【災害現場へ行く人のために】能登半島地震から学ぶ民間船舶利活用の重要性、〝自衛隊頼み〟からの脱却のために
2024年元日、大地震が能登半島を襲った。石川県によると、発災から1カ月が経過した2月1日の時点で、死者は240人、安否不明者は15人に上っている。被災された方々が1日も早く日常を取り戻されることを祈るばかりだが、1月末からは全国から集まってきたボランティアによる復旧作業もスタートした。
陸の孤島と化した能登半島
1日も早く被災地に行って支援したいという彼ら彼女たちの思いとは裏腹に、道路が大きな被害を受け、寸断された半島は〝陸の孤島〟と化し、救援活動や物資輸送は難航した。自衛隊ですらLCAC(エルキャック)と呼ばれるエアクッション型揚陸艇を急派させ、海から浜に上陸、水や食料を担いで道なき道を踏破し、奥能登の輪島市や珠洲市、穴水町などの被災地にたどり着いている。 こうした過酷な状況下にあって、多くの被災自治体でボランティア受け入れのめどが立たなかったのもやむを得ないことだろう。
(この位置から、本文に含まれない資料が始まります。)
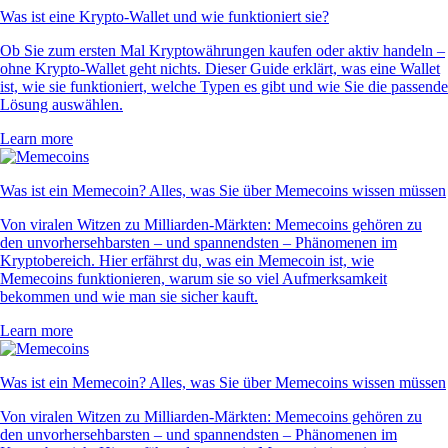
Was ist eine Krypto-Wallet und wie funktioniert sie?
Ob Sie zum ersten Mal Kryptowährungen kaufen oder aktiv handeln –
ohne Krypto-Wallet geht nichts. Dieser Guide erklärt, was eine Wallet
ist, wie sie funktioniert, welche Typen es gibt und wie Sie die passende
Lösung auswählen.
Learn more
Was ist ein Memecoin? Alles, was Sie über Memecoins wissen müssen
Von viralen Witzen zu Milliarden-Märkten: Memecoins gehören zu
den unvorhersehbarsten – und spannendsten – Phänomenen im
Kryptobereich. Hier erfährst du, was ein Memecoin ist, wie
Memecoins funktionieren, warum sie so viel Aufmerksamkeit
bekommen und wie man sie sicher kauft.
Learn more
Was ist ein Memecoin? Alles, was Sie über Memecoins wissen müssen
Von viralen Witzen zu Milliarden-Märkten: Memecoins gehören zu
den unvorhersehbarsten – und spannendsten – Phänomenen im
しかも、受け入れが始まったとはいっても、断水で宿泊施設が限られているため、ボランティア活動が本格化するにはもう少し時間がかかりそうだ。 ただし、震災で半島内や過疎地が孤立するリスクは能登に限ったことではない。解決策の一つとしてPFI船舶の災害時利活用の拡大と運用の見直しを提案したい。
七尾港に急派された2隻のPFI船舶
PFI船舶とは、民間資金活用(Private Finance Initiative)の頭文字を取った船舶で、防衛省は離島侵攻対処や災害発生時に、民間の輸送力を効率的に活用し、大規模な人員や物資等を輸送するため、「ナッチャンWorld」(津軽海峡フェリー)と「はくおう」(新日本海フェリー)という2隻の大型フェリーを、2016(平成28)年から10年間総額約250億円で契約、運用している。
能登半島地震で同省は、現地の被害状況や被災者のニーズなどを検討、1月14日から陸上自衛隊が中心となって臨時のPFI船舶運用支援部隊を編成、石川・七尾港での活動を開始した。現在、現地では「はくおう」が被災者の入浴や1泊2日の休養施設として利用され、「ナッチャン」は被災市町に派遣されている国および県内外の自治体職員の宿泊と情報等を共有する災害対策拠点として活用されている。